A difícil liberdade

Extenso e rígido o horário de trabalho no banco. Filas de clientes apressados formavam-se no salão e diante dos guichês, sempre reclamando por qualquer demora no atendimento. Todos tinham razão, menos os funcionários. O serviço sempre o mesmo, sem nenhuma alteração, dia após dia, meses após meses. Só o sadismo do Chefe não se repetia. Beirava os cinquenta anos de idade e com mais de dez na agência. Sua fértil imaginação sempre encontrava inusitada forma de humilhar os subordinados e bajular os superiores, os importantes clientes e os políticos. Julgava-se o dono da agência.
– Eu sou o banco! – proclamava a todo momento.
Sérgio começou a maldizer o dia em que deixou a administração do sítio Rancho Fundo da família, para ingressar no banco. Foi como se tivesse construído os grilhões que o haveriam de prender entre quatro paredes com livros contábeis e cofres abarrotados de dinheiro. Recordava-se das noites em que dormira sobre os livros, preparando-se para o concurso. Antes, achava aquilo uma sublimação.
Sérgio chegou tarde do banco. Nem teve tempo para brincar com o filho Rubinho que, com suas gracinhas, acalmava-o e o fazia esquecer as agruras de sua carreira. Jantou mal e às pressas, abraçou a mulher e o menino e voltou ao banco para terminar o balancete do mês. Estava sozinho. A mente e o corpo já exaustos. Pararam os toque-toques da máquina. O pensamento foi-se libertando, libertando…Voltou apressado para casa. Nem a mulher, nem o filho o esperavam ao portão, como de costume. Foi direto para o quarto. Ia fechá-lo.

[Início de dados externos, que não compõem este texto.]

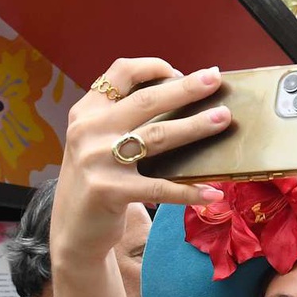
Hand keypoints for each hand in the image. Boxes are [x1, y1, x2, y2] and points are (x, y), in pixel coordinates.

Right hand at [51, 57, 230, 263]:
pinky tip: (213, 193)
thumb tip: (178, 109)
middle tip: (215, 80)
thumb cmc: (98, 183)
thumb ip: (123, 124)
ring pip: (157, 136)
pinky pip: (161, 188)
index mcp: (87, 112)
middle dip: (185, 88)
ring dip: (195, 127)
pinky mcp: (110, 190)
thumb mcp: (98, 144)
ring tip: (223, 120)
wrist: (73, 230)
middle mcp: (90, 130)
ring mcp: (98, 160)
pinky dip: (190, 192)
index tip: (180, 71)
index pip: (119, 74)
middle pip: (146, 100)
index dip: (151, 66)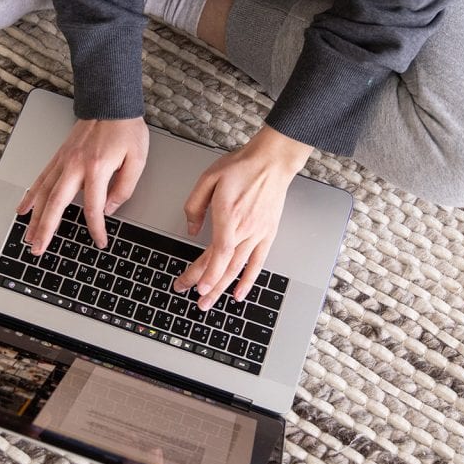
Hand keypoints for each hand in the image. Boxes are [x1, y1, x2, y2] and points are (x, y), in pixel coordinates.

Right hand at [18, 118, 148, 254]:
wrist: (111, 104)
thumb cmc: (126, 129)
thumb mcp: (137, 160)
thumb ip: (124, 188)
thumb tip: (109, 209)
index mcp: (96, 168)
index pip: (93, 208)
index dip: (96, 228)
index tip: (100, 241)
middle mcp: (75, 166)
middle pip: (56, 204)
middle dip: (47, 230)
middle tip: (39, 249)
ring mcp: (63, 161)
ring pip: (43, 194)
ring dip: (35, 218)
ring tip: (29, 237)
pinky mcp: (59, 157)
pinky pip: (40, 179)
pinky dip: (30, 196)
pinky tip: (23, 209)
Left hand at [174, 126, 311, 309]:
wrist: (272, 162)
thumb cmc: (242, 167)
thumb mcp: (208, 178)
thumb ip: (195, 205)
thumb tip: (191, 229)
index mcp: (229, 215)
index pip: (218, 253)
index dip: (207, 273)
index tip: (195, 286)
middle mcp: (245, 228)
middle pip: (225, 265)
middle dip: (208, 285)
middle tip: (195, 299)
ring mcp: (258, 233)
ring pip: (239, 268)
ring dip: (223, 288)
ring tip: (210, 302)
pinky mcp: (267, 234)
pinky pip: (258, 262)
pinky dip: (248, 280)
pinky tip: (239, 294)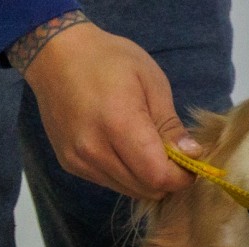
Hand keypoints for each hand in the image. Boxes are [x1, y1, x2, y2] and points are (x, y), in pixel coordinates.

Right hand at [17, 18, 199, 199]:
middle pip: (146, 189)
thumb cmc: (109, 60)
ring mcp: (78, 159)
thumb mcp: (151, 82)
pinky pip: (110, 183)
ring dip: (146, 178)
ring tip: (148, 149)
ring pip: (129, 190)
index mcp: (118, 124)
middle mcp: (93, 149)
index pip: (158, 176)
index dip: (181, 176)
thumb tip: (193, 156)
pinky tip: (125, 150)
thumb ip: (170, 124)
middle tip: (172, 154)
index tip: (190, 161)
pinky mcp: (69, 164)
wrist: (55, 54)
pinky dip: (126, 175)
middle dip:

Norma apareceu e o interrogou com brandura e assustada:
– Você estava no banco até agora?
Sérgio não respondeu. Sentou-se na cama, apoiou a cabeça entre as mãos. Norma, de pé à sua frente, estava apreensiva com o mudismo do marido. Nunca o vira de feições tão alteradas. O silêncio foi interrompido por ele:
– Norma, não estou mais suportando a prisão. A rotina do banco está me deixando maluco. Já não suporto ver a cara do Chefe, nem o amontoado de papéis que me sufoca. Vou sumir daqui para bem longe, senão um dia acabo fazendo uma loucura.- Sumir para onde, Sérgio.
– Para o Rancho Fundo.
– E o que vamos fazer lá?
-Amanhã, a gente conversa com calma. Agora está muito nervoso, e eu sem condições de acreditar no que você disse.
– Se não quiser ir, fique com o Rubinho. Eu vou sozinho.
Norma estava atônita com a estranha decisão do marido. Seus pensamentos baralharam-se. Pensou no lar tranquilo, no filho sadio e feliz. Não queria perder a vida confortável da cidade e temia a tristeza do desamparo e da solidão. Deixar a casa adquirida com tanto sacrifício e ainda não paga, o quintal com árvores plantadas por eles, o jardim cuidado com muito carinho.
Quando o sol da manhã despontava, Sérgio, a esposa e o filho achavam-se bem distantes da cidade. Estava liberto do banco. E cantava, e pulava, e abraçava, ora o filho, ora a mulher.
– Liberdade! Viva a liberdade! – gritava ele, pulando de alegria.
Esquecia-se a acompanhar os pássaros em seus voos rasantes a tocarem as asas na cristalina água de sereno lago. Entretanto, nem a completa liberdade, nem a beleza das paisagens, nada impediu que o filho adoecesse. Sérgio entrou num lugarejo para cuidar dele. O médico estava ausente. Correu à única farmácia, pediu um remédio para febre. O farmacêutico olhou-o e à mulher com o filho no colo:
– Custa vinte cruzeiros. Sérgio enfiou as mãos nos bolsos e retirou-as vazias e envergonhado. Gente, onde meti a carteira? Será que o senhor…
– Eu não vendo fiado a estranhos.- Mas, senhor, meu filho está doente, com febre alta, e precisa do remédio. Não sei como saí de casa sem a carteira…
– Sem dinheiro, nada feito – concluiu o farmacêutico, jogando o remédio na gaveta.Sérgio saiu da farmácia cabisbaixo e mortificado.